» TASK TO CARRY OUT
Copy out the listing below word for word, omitting the pictures.

» DATA PROVIDED
+++

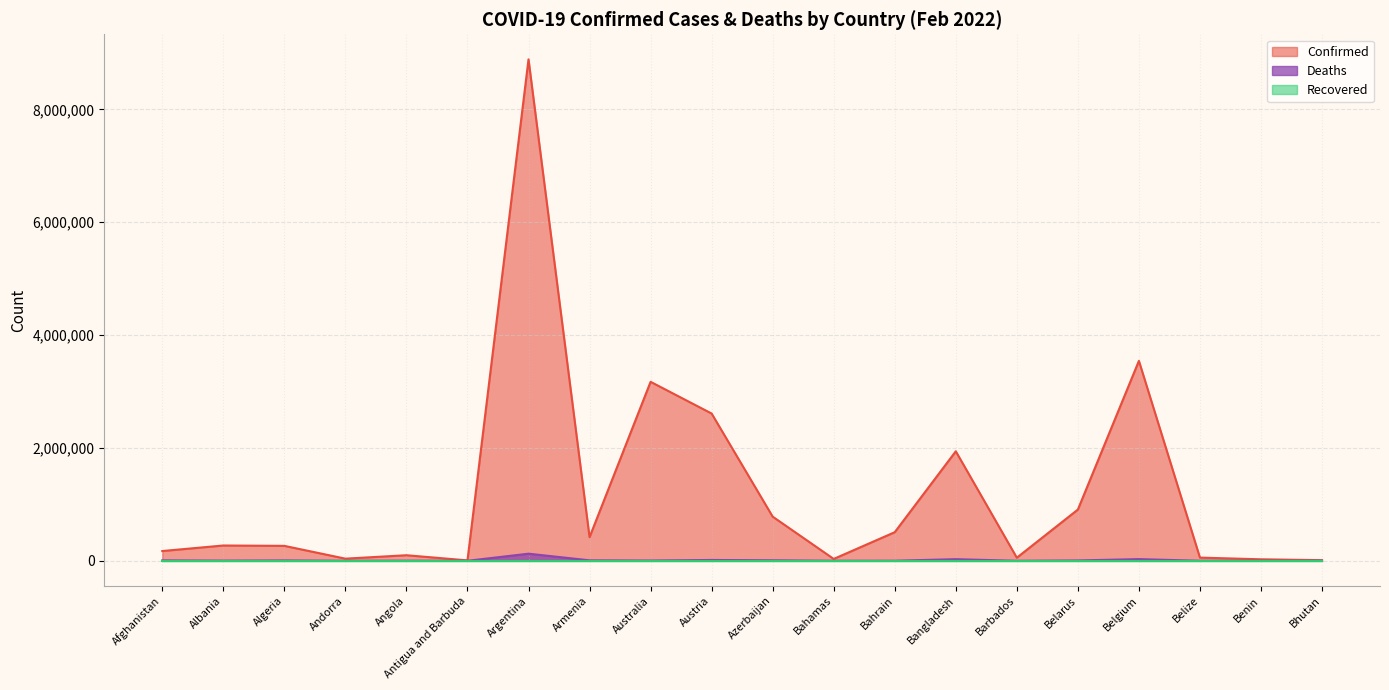

At which category does Deaths reach its first local peak?

Algeria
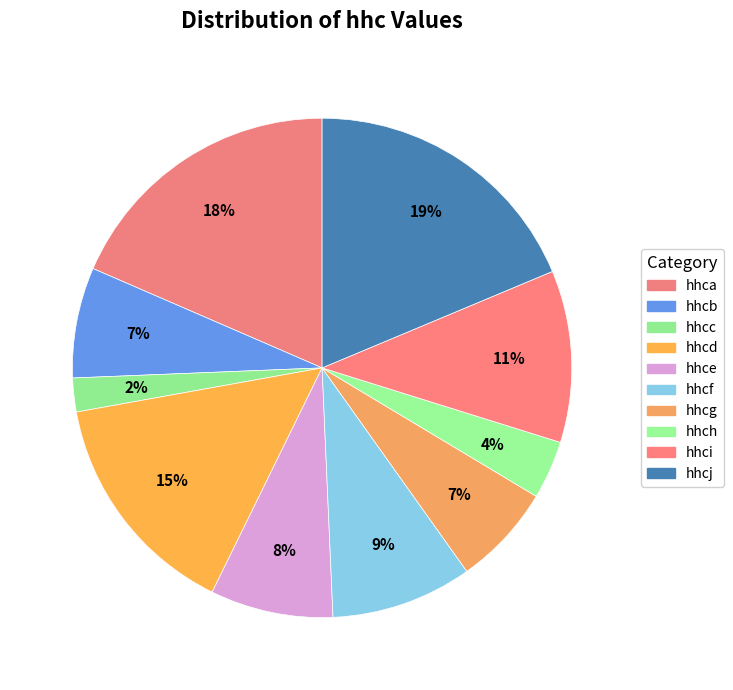

To the nearest percent, what is the average slice percentage?

10%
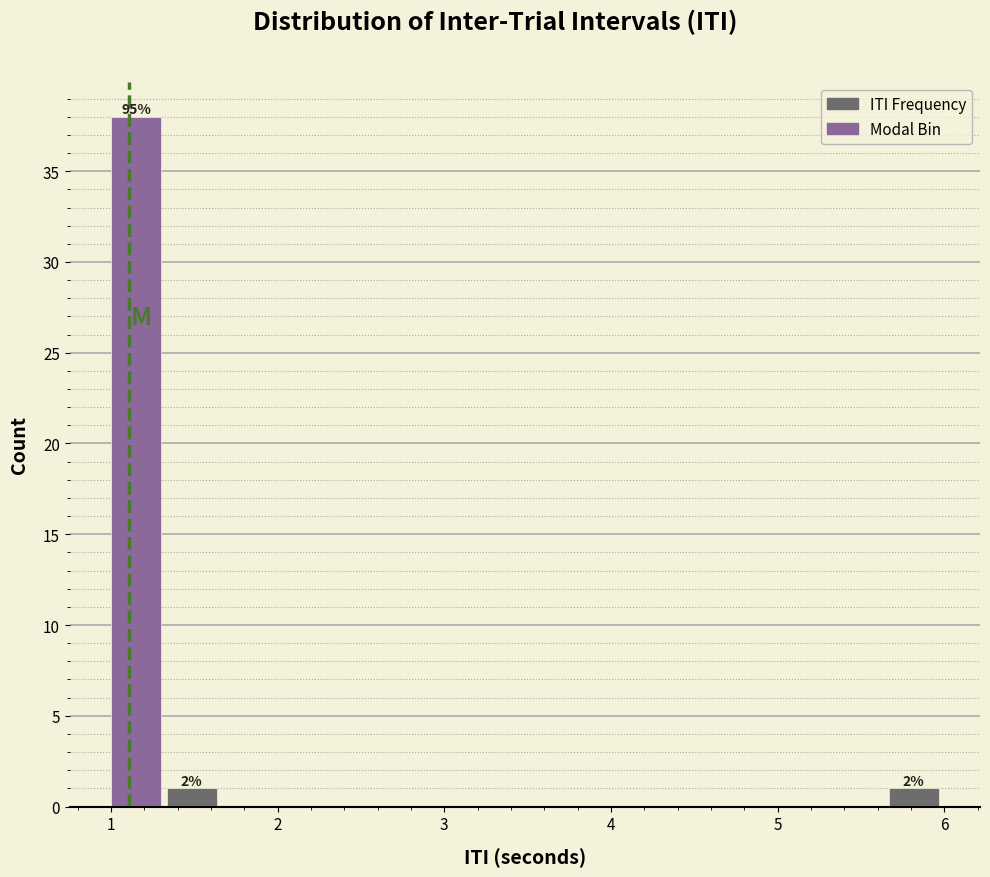

Read against the x-axis, roughly where is the centre of the tallest bar?

1.2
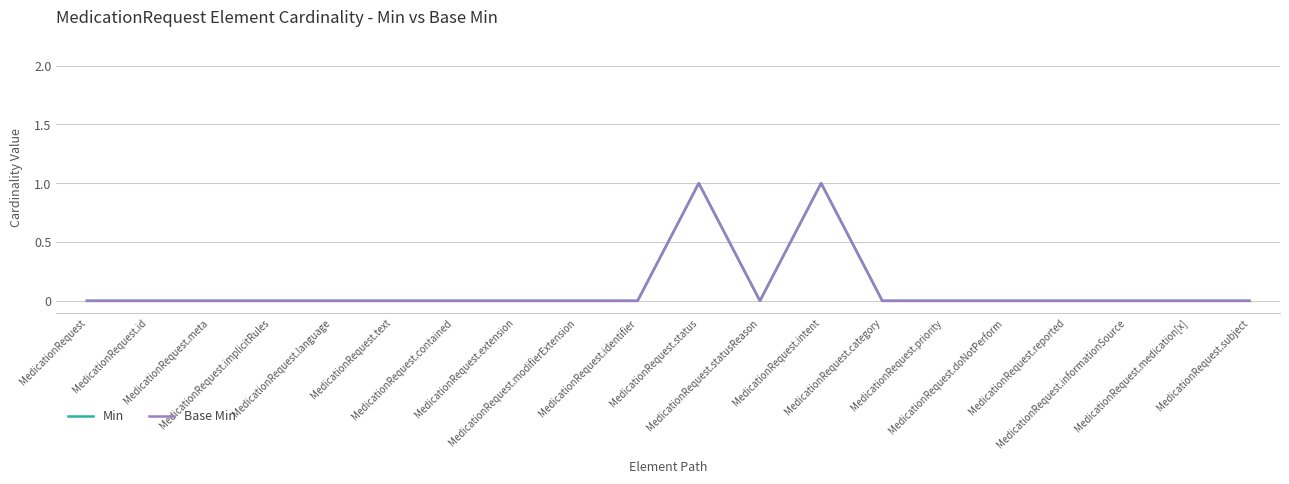

What is the difference between the second highest and second lowest values in the Min series?

1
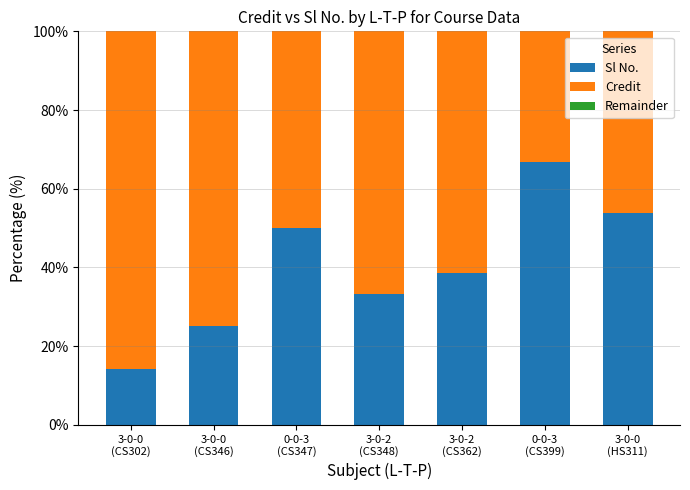

What is the sum of all Sl No. values?

281.6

+++

» ANSWER TO THE EXERCISE
At which category does Deaths reach its first local peak?

Algeria

To the nearest percent, what is the average slice percentage?

10%

Read against the x-axis, roughly where is the centre of the tallest bar?

1.2

What is the difference between the second highest and second lowest values in the Min series?

1

What is the sum of all Sl No. values?

281.6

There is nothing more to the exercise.